Adelaide Lowry Pollock (14 March 1860 – 3 May 1938) was an American school teacher, principal and community activist in Seattle. She was also an ornithologist and outdoor educator.

Pollock was born in Cedar Rapids, Iowa. The family moved to Oregon in a wagon train in 1864. She studied in San Jose Normal School (1888) and graduated AB (Physiology) Phi Beta Kappa from Leland Stanford University in 1901. She later received an MA from the University of Washington. She was a student at Hopkins Seaside Laboratory for several years. She worked in Stockton California as the first woman principal in 1895. She taught at the one-room Queen Anne school in Seattle where she included nature study in the curriculum. School children learned basket weaving and building bird-houses as part of their studies. In 1818 she volunteered in Europe in the Red Cross. She also worked with the education department of the US Army in France. She was a member of the American Association of University Women (AAUW) serving as its president from 1915 to 1917. She founded the National Council of Administrative Women in Education (NCAWE).
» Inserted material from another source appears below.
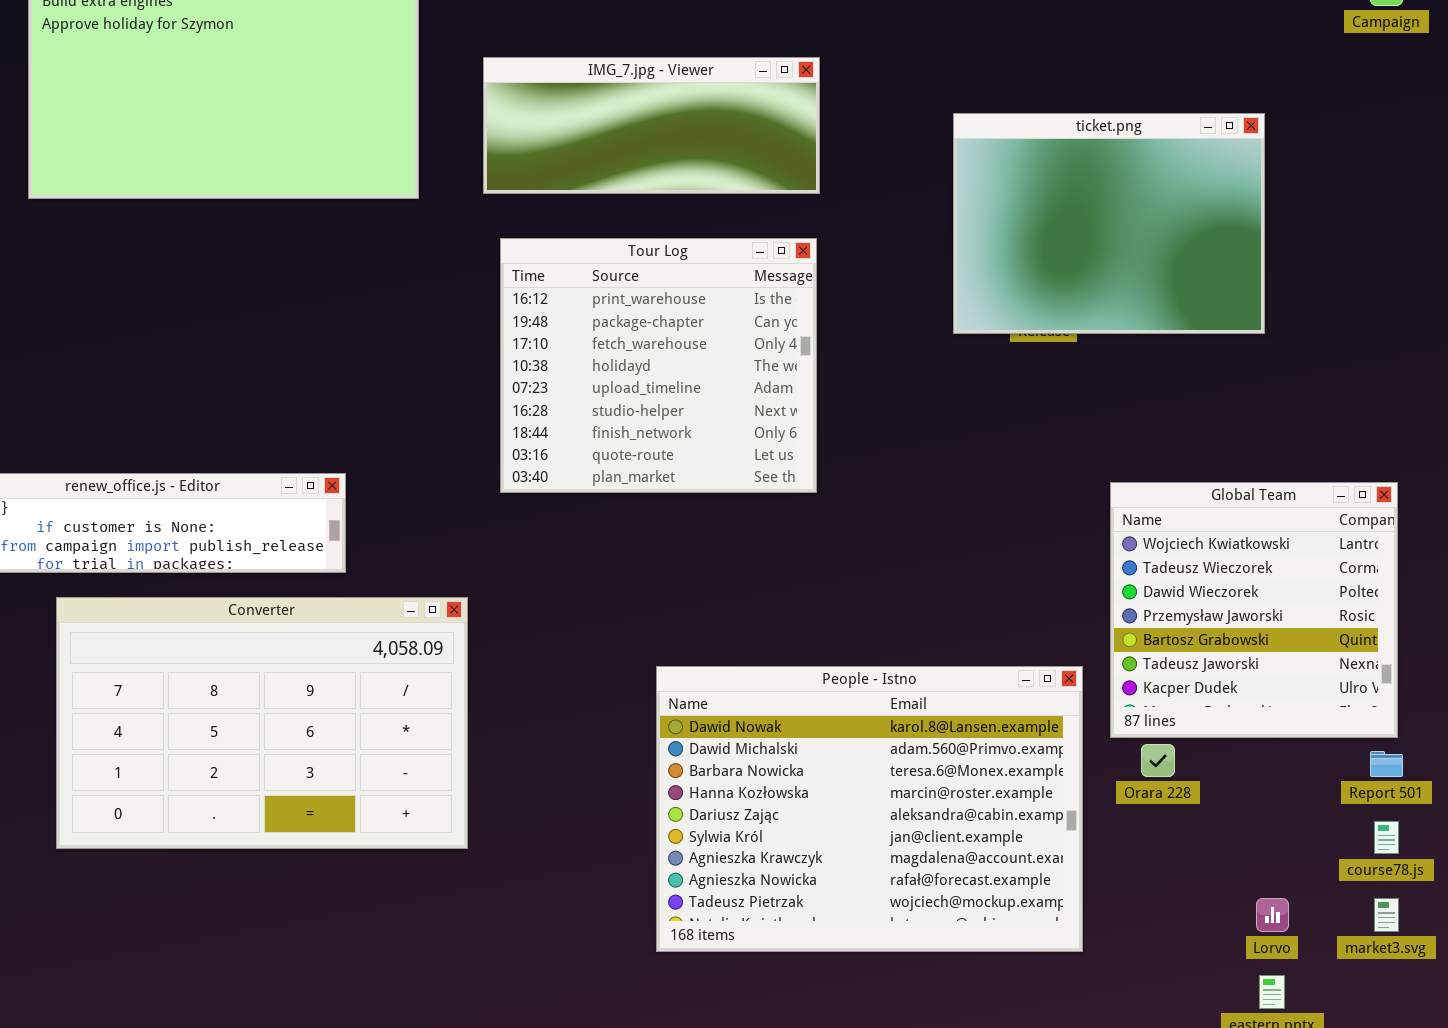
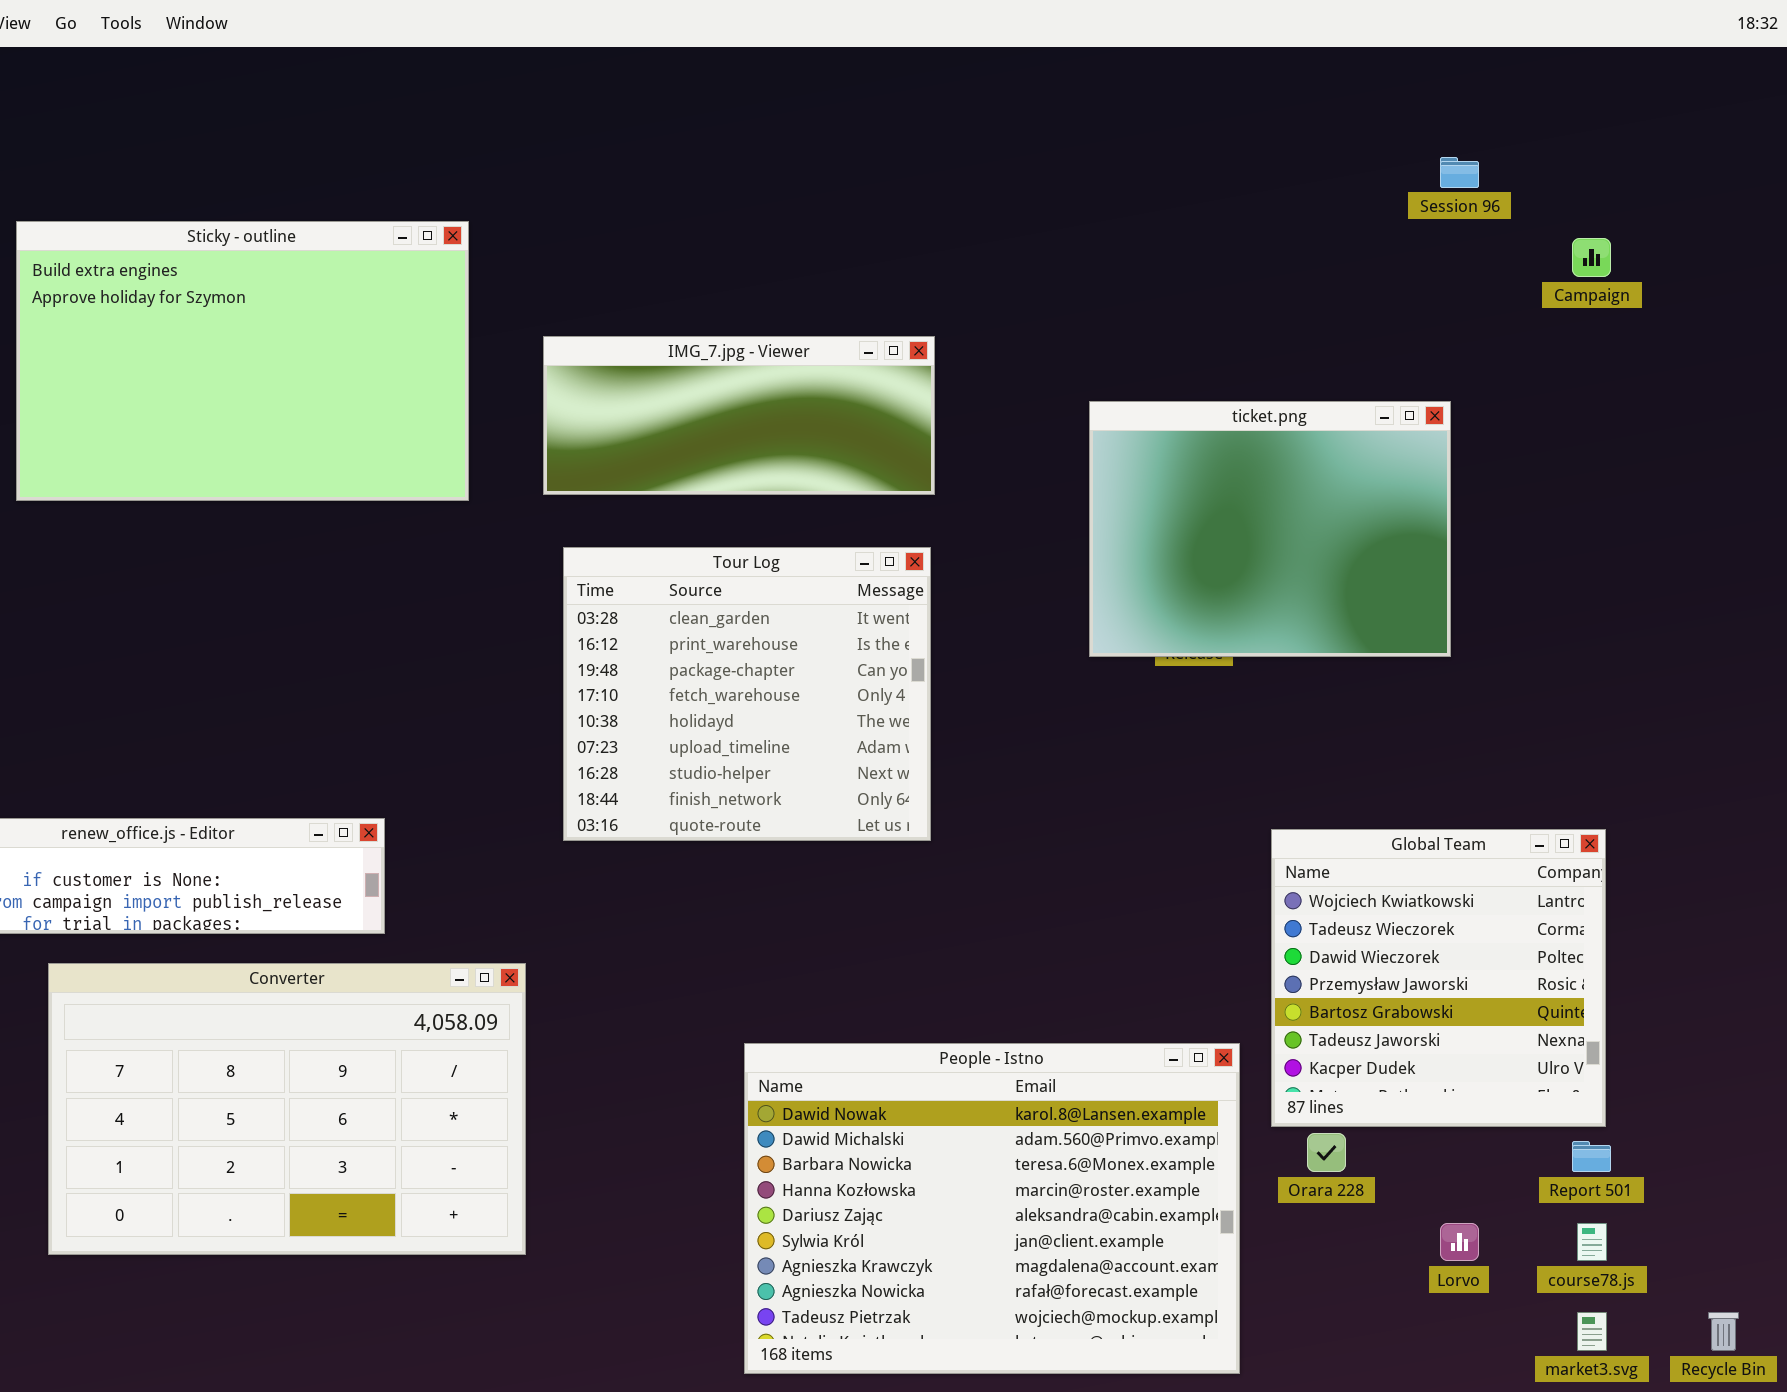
Tour Log: [500,238,817,493] -> [563,547,931,841], scrolled up 1 row
Lorvo: [1256,898,1289,932] -> [1440,1223,1479,1261], moved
She gave talks and organized education activities on birdlife. She also wrote books on birdlife. She served as a member of the city planning society and was involved in the committee for the conservation of birds. She helped found the Seattle Audubon Society and was the author of Wings Over Land and Sea (1930). She established a home for retired school teachers at a time when pensions did not exist and when women teachers were mostly spinsters as married women were not admitted into educational employment. She lived in this home until her death. She died from a stroke in 1938 while birdwatching with a friend on Vashon Island.